● **MATERIAL**:
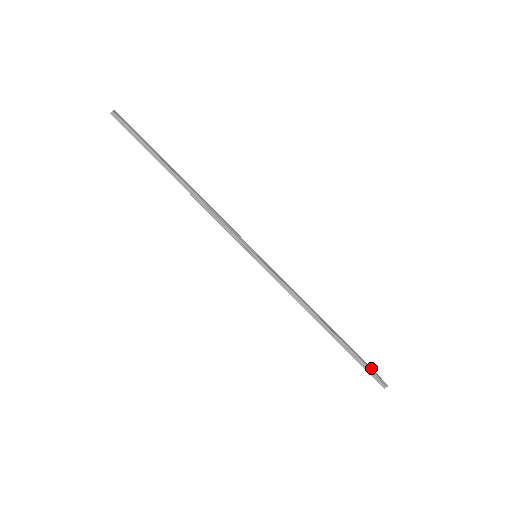
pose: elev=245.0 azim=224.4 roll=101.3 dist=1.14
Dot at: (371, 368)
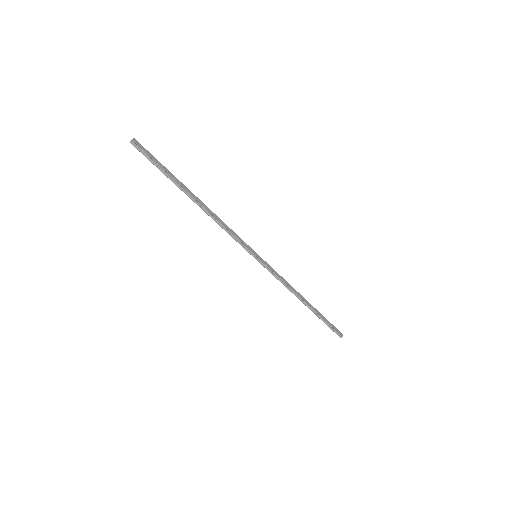
Dot at: (334, 326)
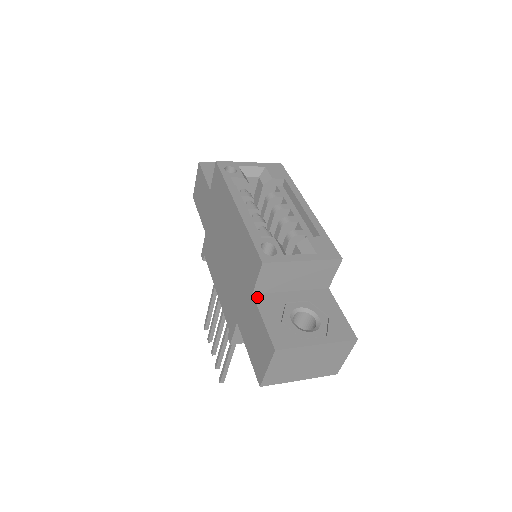
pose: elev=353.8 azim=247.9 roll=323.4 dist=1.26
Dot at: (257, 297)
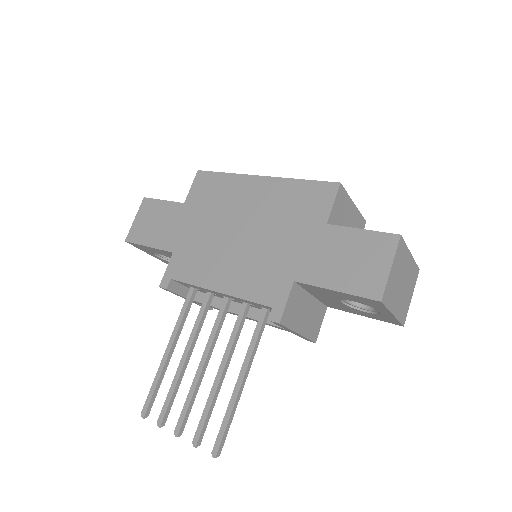
Dot at: (332, 226)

● **WORK TO DO**: Can you rewrite the records with every "pose" changed to "camera" and everything else kept the same, leaving out the pictures?

● **TASK ANSWER**:
camera: elev=245.0 azim=224.4 roll=101.3 dist=1.14
Dot at: (371, 368)
Dot at: (334, 326)
camera: elev=353.8 azim=247.9 roll=323.4 dist=1.26
Dot at: (257, 297)
Dot at: (332, 226)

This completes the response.